BTW, an efficient vector class will use SSE instructions -- i.e. xyz would be stored in a __m128. However, extracting members from a __m128 and into a regular float is slow on x86... so your getX() function should return an __m128 with the x member in all 4 elements. I've often seen this return type called something like class FloatInVec4 laugh.png

Solution 4


union 
{
    float v[3];
    struct { float x, float y, float z; };
}

Yeah union with anonymous struct has got to be the easiest way to do it,

Just to expand on imoogiBG's answer to follow suit with templates.


template <class T>
struct Vector3
{
    union
    {
        T v[3];
	struct { T x; T y; T z; };
    };
};

Couldn't you just use the array access?
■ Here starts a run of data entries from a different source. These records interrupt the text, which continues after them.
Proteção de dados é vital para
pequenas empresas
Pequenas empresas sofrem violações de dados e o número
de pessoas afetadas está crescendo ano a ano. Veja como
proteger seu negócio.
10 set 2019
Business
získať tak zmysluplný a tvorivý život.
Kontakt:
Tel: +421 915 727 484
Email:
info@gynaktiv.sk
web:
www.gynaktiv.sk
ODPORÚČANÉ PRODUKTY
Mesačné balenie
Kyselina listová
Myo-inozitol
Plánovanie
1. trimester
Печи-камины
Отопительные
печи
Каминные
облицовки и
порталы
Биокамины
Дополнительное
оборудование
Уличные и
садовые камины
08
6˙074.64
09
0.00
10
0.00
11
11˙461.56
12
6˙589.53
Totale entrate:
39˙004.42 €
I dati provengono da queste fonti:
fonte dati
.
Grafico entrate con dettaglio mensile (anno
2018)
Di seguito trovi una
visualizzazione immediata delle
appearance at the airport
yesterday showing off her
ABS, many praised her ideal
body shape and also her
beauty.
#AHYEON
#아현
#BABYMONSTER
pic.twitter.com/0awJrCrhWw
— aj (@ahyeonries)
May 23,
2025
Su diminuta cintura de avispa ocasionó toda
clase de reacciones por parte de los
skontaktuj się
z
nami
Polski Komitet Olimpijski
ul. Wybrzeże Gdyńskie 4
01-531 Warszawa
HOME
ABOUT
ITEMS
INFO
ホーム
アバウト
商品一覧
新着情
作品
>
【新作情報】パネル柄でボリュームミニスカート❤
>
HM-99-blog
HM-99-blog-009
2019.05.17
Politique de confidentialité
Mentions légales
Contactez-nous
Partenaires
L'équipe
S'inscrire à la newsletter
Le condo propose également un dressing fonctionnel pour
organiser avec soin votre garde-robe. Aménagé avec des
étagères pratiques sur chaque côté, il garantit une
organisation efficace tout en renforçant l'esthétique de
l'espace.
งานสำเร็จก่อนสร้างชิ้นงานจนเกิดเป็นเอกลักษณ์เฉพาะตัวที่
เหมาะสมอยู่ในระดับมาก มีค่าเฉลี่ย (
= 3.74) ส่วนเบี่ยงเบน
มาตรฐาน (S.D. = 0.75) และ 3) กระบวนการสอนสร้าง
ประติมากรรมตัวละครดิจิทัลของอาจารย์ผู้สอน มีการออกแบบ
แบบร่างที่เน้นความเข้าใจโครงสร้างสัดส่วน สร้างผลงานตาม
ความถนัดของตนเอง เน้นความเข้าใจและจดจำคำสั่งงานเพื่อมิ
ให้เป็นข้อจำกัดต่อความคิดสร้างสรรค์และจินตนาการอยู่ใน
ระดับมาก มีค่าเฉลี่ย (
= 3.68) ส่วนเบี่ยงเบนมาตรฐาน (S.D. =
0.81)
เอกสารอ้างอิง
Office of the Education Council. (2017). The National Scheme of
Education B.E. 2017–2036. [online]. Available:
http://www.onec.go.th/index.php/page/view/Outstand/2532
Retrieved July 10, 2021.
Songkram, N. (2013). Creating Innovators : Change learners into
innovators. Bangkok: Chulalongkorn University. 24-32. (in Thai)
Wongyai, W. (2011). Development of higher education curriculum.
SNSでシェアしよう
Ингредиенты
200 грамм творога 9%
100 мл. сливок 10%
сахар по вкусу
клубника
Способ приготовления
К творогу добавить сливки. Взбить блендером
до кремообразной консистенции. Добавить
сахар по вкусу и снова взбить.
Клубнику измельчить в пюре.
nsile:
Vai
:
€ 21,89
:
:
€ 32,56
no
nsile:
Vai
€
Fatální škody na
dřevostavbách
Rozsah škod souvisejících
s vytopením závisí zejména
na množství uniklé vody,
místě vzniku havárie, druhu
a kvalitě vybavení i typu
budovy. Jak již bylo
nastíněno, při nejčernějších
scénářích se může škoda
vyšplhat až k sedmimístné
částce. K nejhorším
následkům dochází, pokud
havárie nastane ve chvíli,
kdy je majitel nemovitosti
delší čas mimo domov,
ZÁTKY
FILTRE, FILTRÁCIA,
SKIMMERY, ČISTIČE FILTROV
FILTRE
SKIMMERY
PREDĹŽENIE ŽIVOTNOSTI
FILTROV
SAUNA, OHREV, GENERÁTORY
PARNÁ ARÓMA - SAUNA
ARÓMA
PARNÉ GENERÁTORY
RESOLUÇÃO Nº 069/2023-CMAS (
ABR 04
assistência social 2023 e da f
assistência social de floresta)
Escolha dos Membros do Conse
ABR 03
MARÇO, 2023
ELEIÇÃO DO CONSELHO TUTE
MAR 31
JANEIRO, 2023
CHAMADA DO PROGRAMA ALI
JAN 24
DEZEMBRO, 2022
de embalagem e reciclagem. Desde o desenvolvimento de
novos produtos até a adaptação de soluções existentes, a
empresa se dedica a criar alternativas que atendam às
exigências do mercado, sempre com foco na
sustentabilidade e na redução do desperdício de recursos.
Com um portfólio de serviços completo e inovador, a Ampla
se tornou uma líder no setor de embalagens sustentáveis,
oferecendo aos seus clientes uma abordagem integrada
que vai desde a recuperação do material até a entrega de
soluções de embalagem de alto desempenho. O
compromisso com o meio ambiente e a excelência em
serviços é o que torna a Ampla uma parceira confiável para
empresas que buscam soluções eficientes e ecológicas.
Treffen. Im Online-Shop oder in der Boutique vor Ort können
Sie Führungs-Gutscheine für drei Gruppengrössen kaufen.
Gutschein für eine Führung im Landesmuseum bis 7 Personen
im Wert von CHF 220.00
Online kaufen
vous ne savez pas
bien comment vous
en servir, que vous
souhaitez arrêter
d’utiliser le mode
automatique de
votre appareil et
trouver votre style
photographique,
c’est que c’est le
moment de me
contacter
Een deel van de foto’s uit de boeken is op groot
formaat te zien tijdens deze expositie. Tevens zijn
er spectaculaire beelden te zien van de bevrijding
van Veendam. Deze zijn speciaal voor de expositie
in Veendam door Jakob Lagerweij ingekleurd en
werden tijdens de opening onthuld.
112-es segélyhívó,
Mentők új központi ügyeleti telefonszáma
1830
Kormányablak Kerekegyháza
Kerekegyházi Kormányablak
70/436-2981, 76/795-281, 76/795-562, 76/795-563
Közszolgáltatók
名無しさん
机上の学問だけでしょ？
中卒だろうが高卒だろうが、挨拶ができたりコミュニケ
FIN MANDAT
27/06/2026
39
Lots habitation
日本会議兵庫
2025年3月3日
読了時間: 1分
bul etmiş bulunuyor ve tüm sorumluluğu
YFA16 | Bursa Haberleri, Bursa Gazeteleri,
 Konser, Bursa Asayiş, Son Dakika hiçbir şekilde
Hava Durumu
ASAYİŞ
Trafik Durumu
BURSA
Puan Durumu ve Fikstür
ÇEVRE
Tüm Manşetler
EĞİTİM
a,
Will you later want to add r, g, b, a and s, t or u, v?


namespace vectors {

enum accessors {
  x,
  y,
  z,
  w
};

template <typename T>
struct Vector4
{
  T d[4];
  T& operator[](size_t index);
  const T& operator[](size_t index) const;
};

}

How does that code allow me to write "v.x"?

"I would try to find halo source code by bungie best fps engine ever created, u see why call of duty loses speed due to its detail." -- GettingNifty
There is a solution that is completely portable and last time I checked was fully optimized by the compiler. It was posted by Washu in these forums many years ago:

struct vector3 {
	float x, y, z;

	float& operator[](int index) {
		assert(index >= 0 && index < 3);
		return this->*members[index];
	}

	float operator[](int index) const {
		assert(index >= 0 && index < 3);
		return this->*members[index];
	}

	static float vector3::* const members[3];
};

float vector3::* const vector3::members[3] = { &vector3::x, &vector3::y, &vector3::z};

Sorry I forgot to include the operator to be able access like v[0].


template <class T>
struct Vector3
{
    union
    {
	T v[3];
	struct { T x;  T y; T z; };
    };

    T& operator[](int i)
    {
	// guard against accessing out-of-bounds
        return v[i];
    }
};

Vector3<float> v;
v.x = 3.0f;

std::cout << v[0]; // prints 3

How does that code allow me to write "v.x"?

It does not really need to and avoids weird workarounds/UB for a questionable convenience.

But you can easily do:


using namespace vectors;

float bar(const Vector4<float>& v) {
  return v[x];
}

Re-iterating what Hodgman wrote, these arrays of floats are functional but not ideal.

If you are looking for performance most systems will use built-in SIMD structures for the data that are specific to the system you are developing for. That can mean the intrinsic type __m128 variables in the x86 family, or the intrinsic float32x4_t variables in ARM chips.

Transferring to and from these packed, special-purpose registers is not efficient. If possible leave your data packed in the more efficient formats.